** AUFGABENSTELLUNG A **
Wandle in den Einträgen die Zeilen ab der Zeile mit "family: Ulmaceae" bis zur Zeile mit "genus: Euchlaena", beide eingeschlossen, in eine JSON-Liste von Zeichenketten um, eine pro Zeile und ohne Leerzeilen. Gib nur diese Zeilen aus.

** AUSGEWÄHLTER ABSCHNITT **
Trojan: Und die Kritik wird ja durch die Blume geäußert, in einer konstruktiven, liebevollen Weise. Es ist kein Schlechtmachen, sondern ein Aufrütteln, ein Weckruf: Hey, wacht auf!
Hochkofler: Wir haben durch unsere Auftritte auch viele Würdenträger getroffen – katholische, evangelische und auch freikirchliche. Und es war für uns beeindruckend, wie ökumenisch die alle denken. Der Glaube und die Frohe Botschaft eint uns ja. Und es kommen auch sehr viele Leute, die mit der Kirche per se nicht viel am Hut haben. Es ist auch das Interesse an unserer abendländischen Kultur, an unserer Identität.
Trojan: Es geht auch um das Brückenbauen zwischen den Konfessionen. Das gelingt im Kabarett auf sehr ungezwungene Art. Ich bin überzeugt, dass dies viel zur Ökumene beiträgt.
Promitzer: Was sind für euch humoristische oder kabarettistische Vorbilder?

** BEREITGESTELLTE EINTRÄGE **
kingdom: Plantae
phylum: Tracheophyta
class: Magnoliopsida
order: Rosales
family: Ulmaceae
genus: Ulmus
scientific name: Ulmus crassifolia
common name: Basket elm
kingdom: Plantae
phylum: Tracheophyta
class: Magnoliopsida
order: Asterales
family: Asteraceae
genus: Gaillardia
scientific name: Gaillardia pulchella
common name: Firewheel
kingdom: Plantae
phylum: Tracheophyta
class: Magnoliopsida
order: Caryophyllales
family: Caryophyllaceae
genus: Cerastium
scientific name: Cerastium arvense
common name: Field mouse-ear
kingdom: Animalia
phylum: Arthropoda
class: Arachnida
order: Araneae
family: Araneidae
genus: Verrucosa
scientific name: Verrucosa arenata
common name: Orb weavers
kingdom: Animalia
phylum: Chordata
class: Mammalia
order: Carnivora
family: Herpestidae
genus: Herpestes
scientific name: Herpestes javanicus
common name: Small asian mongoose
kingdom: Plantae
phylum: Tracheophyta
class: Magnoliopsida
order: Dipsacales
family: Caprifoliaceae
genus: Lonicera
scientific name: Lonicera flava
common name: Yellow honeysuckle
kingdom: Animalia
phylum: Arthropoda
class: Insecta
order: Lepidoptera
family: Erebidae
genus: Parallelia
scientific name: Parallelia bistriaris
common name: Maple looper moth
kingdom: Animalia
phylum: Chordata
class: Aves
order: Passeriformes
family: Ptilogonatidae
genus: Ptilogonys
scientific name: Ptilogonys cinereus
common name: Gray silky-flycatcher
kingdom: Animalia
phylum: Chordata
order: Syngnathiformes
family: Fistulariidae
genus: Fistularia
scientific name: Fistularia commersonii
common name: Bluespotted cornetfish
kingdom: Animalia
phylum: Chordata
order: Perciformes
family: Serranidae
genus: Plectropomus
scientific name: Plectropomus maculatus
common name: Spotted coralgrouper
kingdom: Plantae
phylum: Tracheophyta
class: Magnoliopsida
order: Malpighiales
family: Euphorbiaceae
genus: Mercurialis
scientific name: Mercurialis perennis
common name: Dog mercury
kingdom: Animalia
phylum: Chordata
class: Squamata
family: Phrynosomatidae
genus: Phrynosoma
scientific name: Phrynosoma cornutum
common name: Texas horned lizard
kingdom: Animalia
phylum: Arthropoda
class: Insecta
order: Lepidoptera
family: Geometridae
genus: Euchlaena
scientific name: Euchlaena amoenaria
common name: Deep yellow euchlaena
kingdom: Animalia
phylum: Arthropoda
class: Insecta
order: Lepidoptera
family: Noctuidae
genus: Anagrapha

** AUFGABENSTELLUNG B **
Wiederhole den Gesprächsausschnitt über Kabarett und Ökumene vollständig und wortgetreu.

** VOLLSTÄNDIGE AUSGABE A **
[
  "family: Ulmaceae",
  "genus: Ulmus",
  "scientific name: Ulmus crassifolia",
  "common name: Basket elm",
  "kingdom: Plantae",
  "phylum: Tracheophyta",
  "class: Magnoliopsida",
  "order: Asterales",
  "family: Asteraceae",
  "genus: Gaillardia",
  "scientific name: Gaillardia pulchella",
  "common name: Firewheel",
  "kingdom: Plantae",
  "phylum: Tracheophyta",
  "class: Magnoliopsida",
  "order: Caryophyllales",
  "family: Caryophyllaceae",
  "genus: Cerastium",
  "scientific name: Cerastium arvense",
  "common name: Field mouse-ear",
  "kingdom: Animalia",
  "phylum: Arthropoda",
  "class: Arachnida",
  "order: Araneae",
  "family: Araneidae",
  "genus: Verrucosa",
  "scientific name: Verrucosa arenata",
  "common name: Orb weavers",
  "kingdom: Animalia",
  "phylum: Chordata",
  "class: Mammalia",
  "order: Carnivora",
  "family: Herpestidae",
  "genus: Herpestes",
  "scientific name: Herpestes javanicus",
  "common name: Small asian mongoose",
  "kingdom: Plantae",
  "phylum: Tracheophyta",
  "class: Magnoliopsida",
  "order: Dipsacales",
  "family: Caprifoliaceae",
  "genus: Lonicera",
  "scientific name: Lonicera flava",
  "common name: Yellow honeysuckle",
  "kingdom: Animalia",
  "phylum: Arthropoda",
  "class: Insecta",
  "order: Lepidoptera",
  "family: Erebidae",
  "genus: Parallelia",
  "scientific name: Parallelia bistriaris",
  "common name: Maple looper moth",
  "kingdom: Animalia",
  "phylum: Chordata",
  "class: Aves",
  "order: Passeriformes",
  "family: Ptilogonatidae",
  "genus: Ptilogonys",
  "scientific name: Ptilogonys cinereus",
  "common name: Gray silky-flycatcher",
  "kingdom: Animalia",
  "phylum: Chordata",
  "order: Syngnathiformes",
  "family: Fistulariidae",
  "genus: Fistularia",
  "scientific name: Fistularia commersonii",
  "common name: Bluespotted cornetfish",
  "kingdom: Animalia",
  "phylum: Chordata",
  "order: Perciformes",
  "family: Serranidae",
  "genus: Plectropomus",
  "scientific name: Plectropomus maculatus",
  "common name: Spotted coralgrouper",
  "kingdom: Plantae",
  "phylum: Tracheophyta",
  "class: Magnoliopsida",
  "order: Malpighiales",
  "family: Euphorbiaceae",
  "genus: Mercurialis",
  "scientific name: Mercurialis perennis",
  "common name: Dog mercury",
  "kingdom: Animalia",
  "phylum: Chordata",
  "class: Squamata",
  "family: Phrynosomatidae",
  "genus: Phrynosoma",
  "scientific name: Phrynosoma cornutum",
  "common name: Texas horned lizard",
  "kingdom: Animalia",
  "phylum: Arthropoda",
  "class: Insecta",
  "order: Lepidoptera",
  "family: Geometridae",
  "genus: Euchlaena"
]

** VOLLSTÄNDIGE AUSGABE B **
Trojan: Und die Kritik wird ja durch die Blume geäußert, in einer konstruktiven, liebevollen Weise. Es ist kein Schlechtmachen, sondern ein Aufrütteln, ein Weckruf: Hey, wacht auf!
Hochkofler: Wir haben durch unsere Auftritte auch viele Würdenträger getroffen – katholische, evangelische und auch freikirchliche. Und es war für uns beeindruckend, wie ökumenisch die alle denken. Der Glaube und die Frohe Botschaft eint uns ja. Und es kommen auch sehr viele Leute, die mit der Kirche per se nicht viel am Hut haben. Es ist auch das Interesse an unserer abendländischen Kultur, an unserer Identität.
Trojan: Es geht auch um das Brückenbauen zwischen den Konfessionen. Das gelingt im Kabarett auf sehr ungezwungene Art. Ich bin überzeugt, dass dies viel zur Ökumene beiträgt.
Promitzer: Was sind für euch humoristische oder kabarettistische Vorbilder?